> [ЗАДАНИЕ A]
По интервью объясните, почему театр стал платить за помещение в десятки раз меньше.

═══ ТЕКСТ ИНТЕРВЬЮ ═══

«У НАС НЕТ СУБСИДИЙ»

— Михаил Юрьевич, вы привезли в Казань свой Театр.doc. Этот театр — коммерчески успешный проект?

— Это печальный разговор. Конечно, это не успешный проект, потому что это не государственный театр, у него нет субсидий, но мы делаем очень большую социальную программу, мы ее продвинули через министерство культуры, и нам за это платят. За эти деньги мы успеваем делать социальную программу и просто спектакли.

— То есть кусочек пирога вы отрезаете?

— Да. Вот таким путем выживаем. Это не успешный проект, но он выживает. Я много работал на телевидении и в кино, сейчас снял фильм. Половина моих гонораров уходила на наш театр.

— Вы просто подвижник.

— Я-то ладно, но есть и еще люди, у нас есть спонсоры, бескорыстные, богатые люди, которые вкладывают в нас свои деньги, они не хотят, чтобы их имена звучали. Слава Богу, они есть. Что будет дальше — не знаю. Мы живем каждую минуту на пороховой бочке.

— У вас большое помещение? Сколько мест в зале?

— Зал у нас 80 - 100 мест.

— А цены на билеты?

— От 500 рублей до тысячи.

«НАМ ПОМОГЛИ В ПРАВИТЕЛЬСТВЕ ЛУЖКОВА»

— Ну, это и для Казани немного.

— С помещением нам помогли, это сделал бывший мэр Москвы Юрий Лужков, точнее одна из его замов — Людмила Шевцова. Она пришла к нам в театр в норковой шубке и была в ужасе, потому что оказалась в подвале, где ей негде было эту норковую шубку повесить. Ее охрана тоже в ужас пришла. После этого она спросила: «Чем вам помочь? Хотите отдельное здание?» Мы сказали, что не хотим никакого отдельного здания, а мы хотим прямую аренду, потому что у нас была субаренда. И москомимущество сделало нам прямую аренду. И это было, конечно, счастье. Мы стали платить в десятки раз меньше, без накрутки. Вот так мы и живем, и так живут все негосударственные театры. Выживать трудно, и выживают сильнейшие.

— Ваша труппа, она постоянная, или люди собираются под проект?

— У нас нет постоянной труппы, у нас в штате только один человек — это уборщица.

— То есть у вас система стаджионе?

— Да. У нас собираются на проект люди, которые работают в разных театрах, снимаются в кино и сериалах. Это удобно.

— Система стаджионе себя оправдывает?

— Да. Причем у нас заняты более 200 человек. Я очень люблю российские сериалы не за их качество, а за то, что актеры, которые там работают, они так истосковались по сцене, что они готовы просто бесплатно прийти и репетировать день и ночь, быть в атмосфере лабораторной, театральной, они денег не спрашивают.

— То есть они у вас работают не за ради денег, а по душевному порыву?

— Нет, они что-то зарабатывают, но это не основной их заработок, это смешные деньги, но что можно собрать с этого зала?

═══ ЗАПИСИ ═══

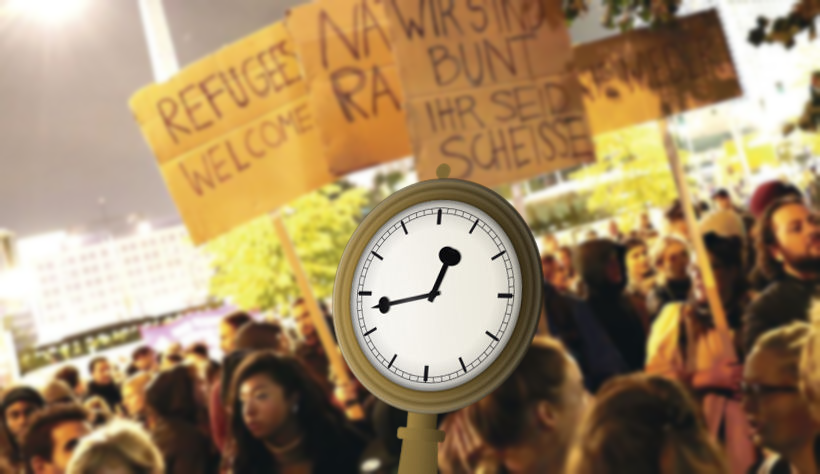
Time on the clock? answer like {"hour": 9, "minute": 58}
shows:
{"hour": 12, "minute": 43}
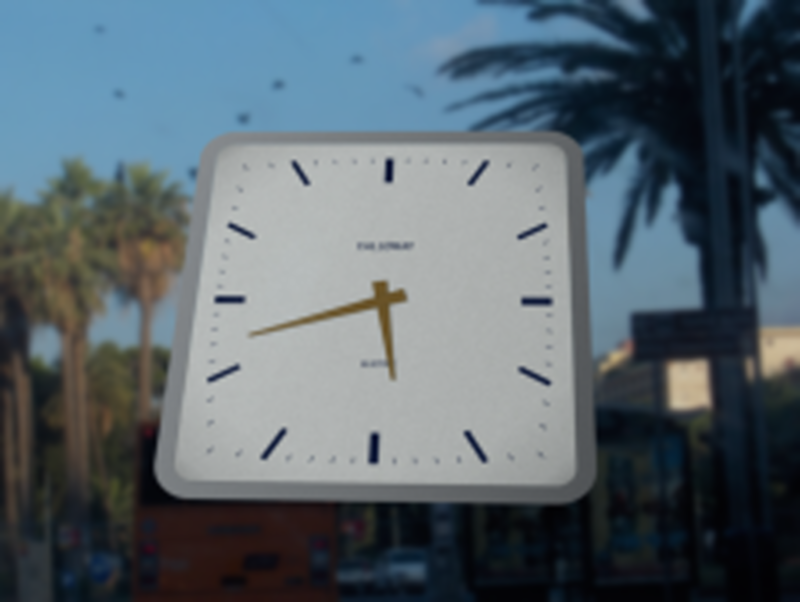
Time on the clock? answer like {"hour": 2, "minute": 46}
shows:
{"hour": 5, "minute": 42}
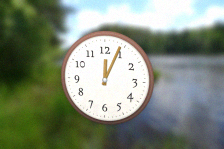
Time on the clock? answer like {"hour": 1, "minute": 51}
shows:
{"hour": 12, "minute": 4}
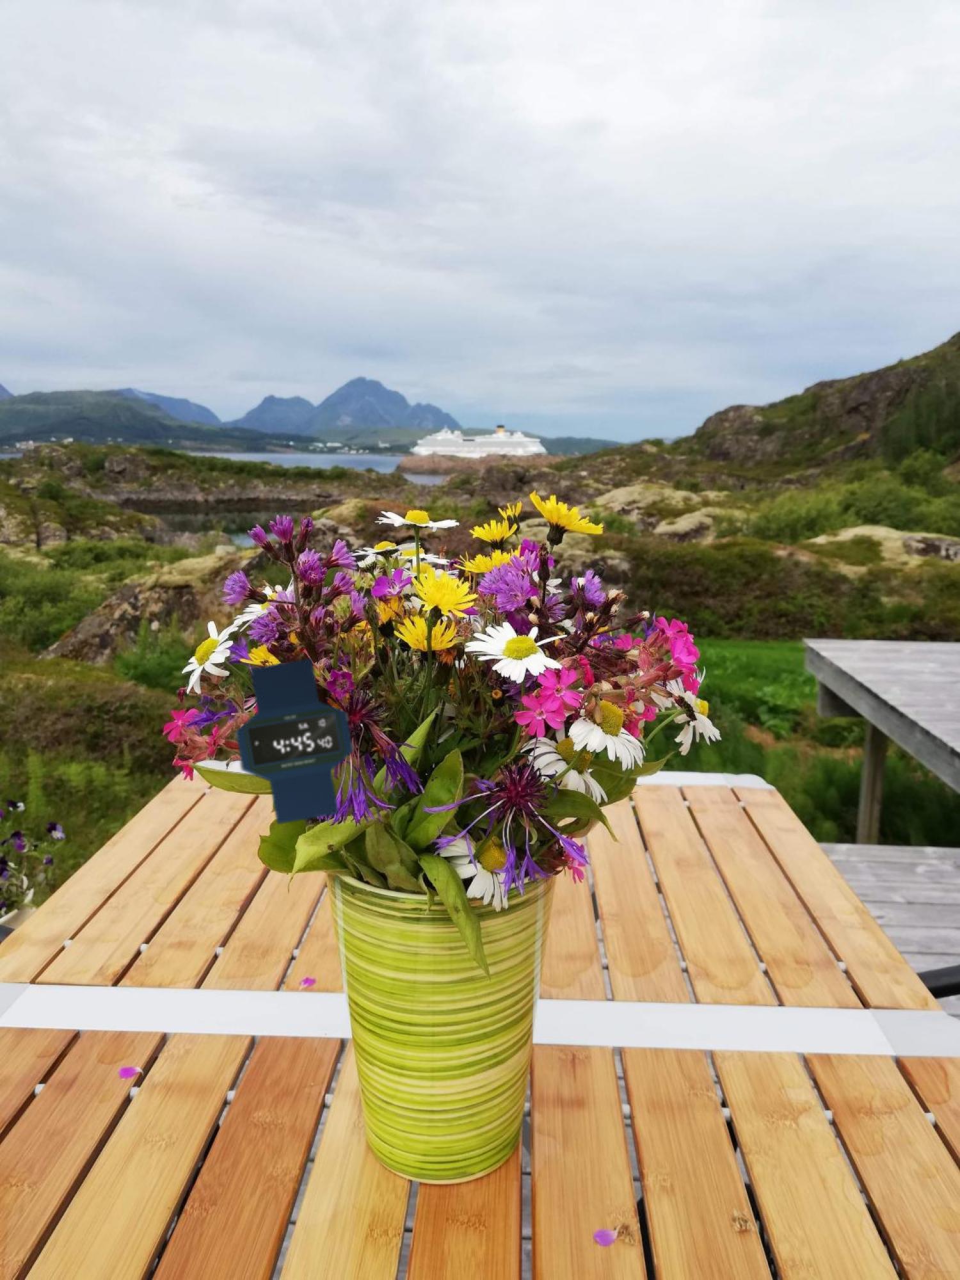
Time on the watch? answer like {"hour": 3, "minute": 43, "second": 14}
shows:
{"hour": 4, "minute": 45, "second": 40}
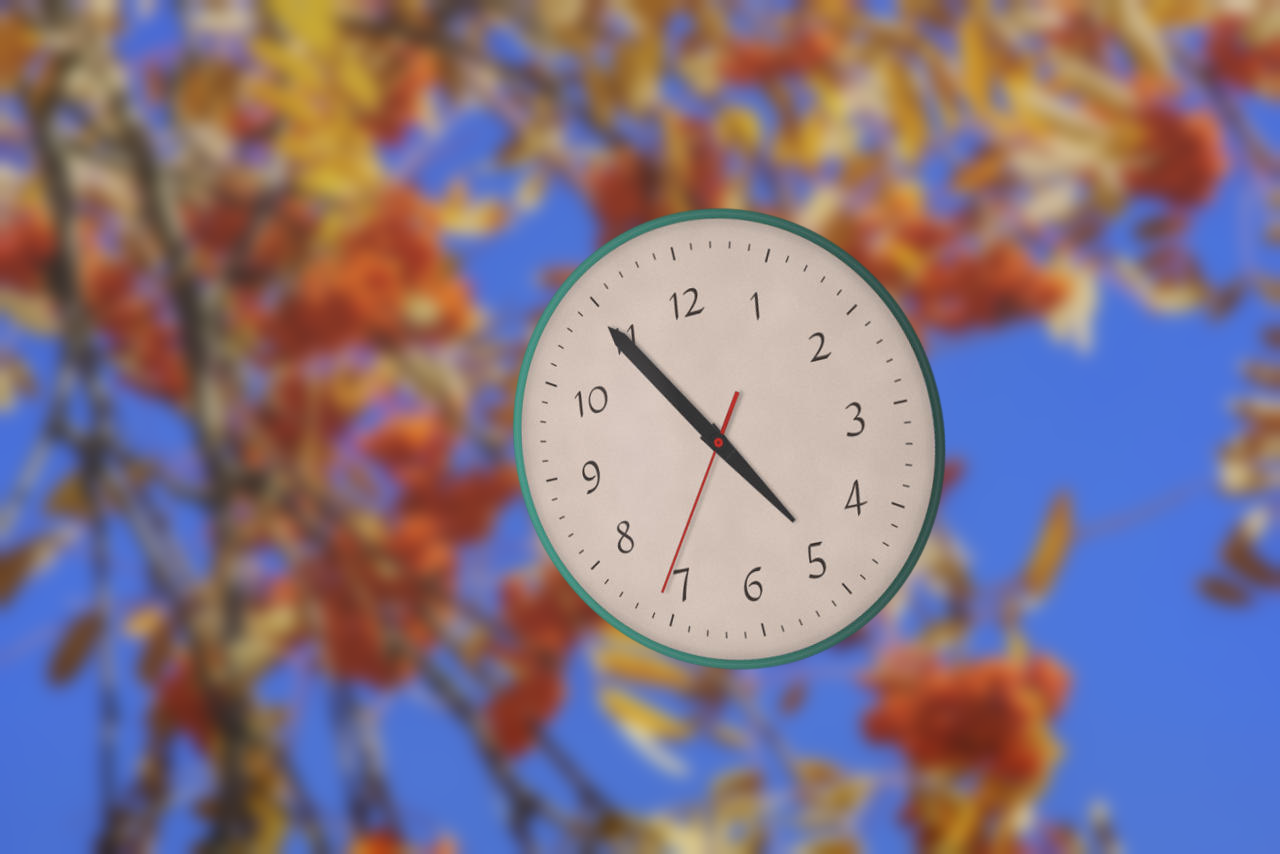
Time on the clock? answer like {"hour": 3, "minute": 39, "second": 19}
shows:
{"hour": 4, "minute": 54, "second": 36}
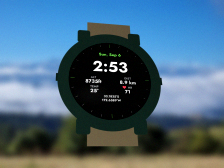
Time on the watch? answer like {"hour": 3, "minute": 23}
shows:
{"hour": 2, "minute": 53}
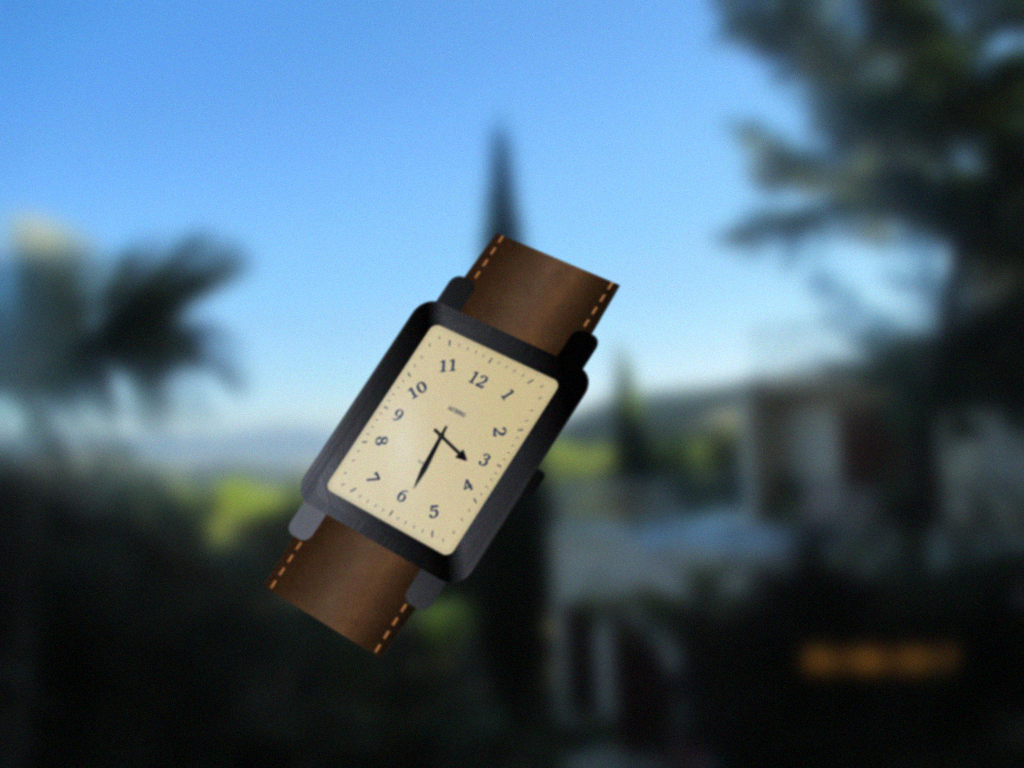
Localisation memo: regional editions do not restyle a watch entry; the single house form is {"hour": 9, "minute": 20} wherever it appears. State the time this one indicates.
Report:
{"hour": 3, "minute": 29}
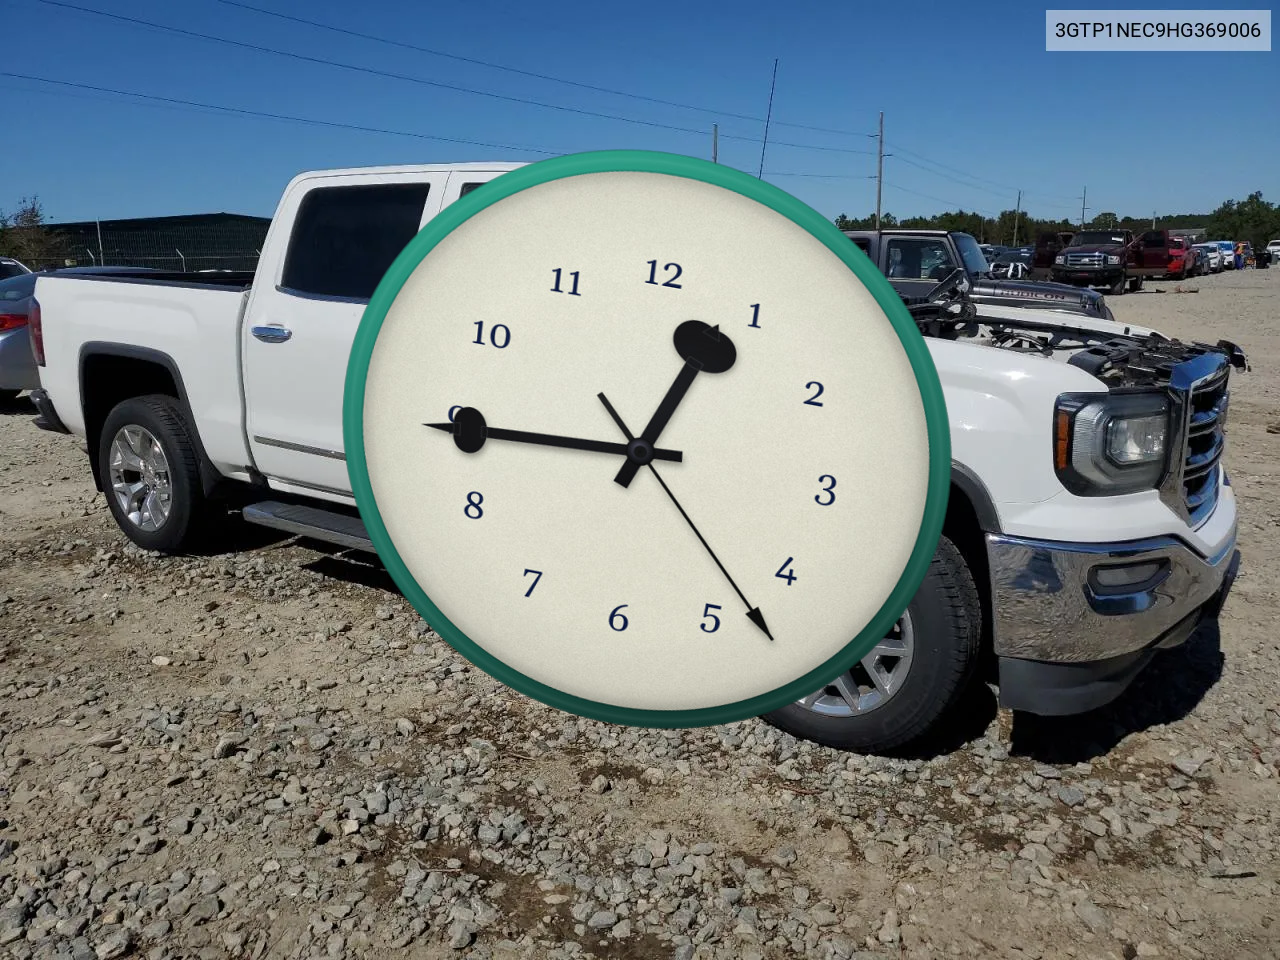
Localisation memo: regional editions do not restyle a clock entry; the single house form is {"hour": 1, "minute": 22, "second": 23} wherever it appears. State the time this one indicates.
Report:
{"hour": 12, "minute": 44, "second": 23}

═══

> [ЗАДАНИЕ B]
Перепишите записи, от строки с «Localisation memo: regional editions do not restyle a watch» до конца записей, заменив «Report» на «Result» и ничего больше не меняя. Картинки в ответ не включайте.

> [ОТВЕТ A]
Раньше театр снимал помещение в субаренду, а москомимущество оформило ему прямую аренду. Поэтому театр стал платить в десятки раз меньше, без накрутки.

> [ОТВЕТ B]
Localisation memo: regional editions do not restyle a watch entry; the single house form is {"hour": 9, "minute": 20} wherever it appears. State the time this one indicates.
Result:
{"hour": 3, "minute": 29}
Localisation memo: regional editions do not restyle a clock entry; the single house form is {"hour": 1, "minute": 22, "second": 23} wherever it appears. State the time this one indicates.
Result:
{"hour": 12, "minute": 44, "second": 23}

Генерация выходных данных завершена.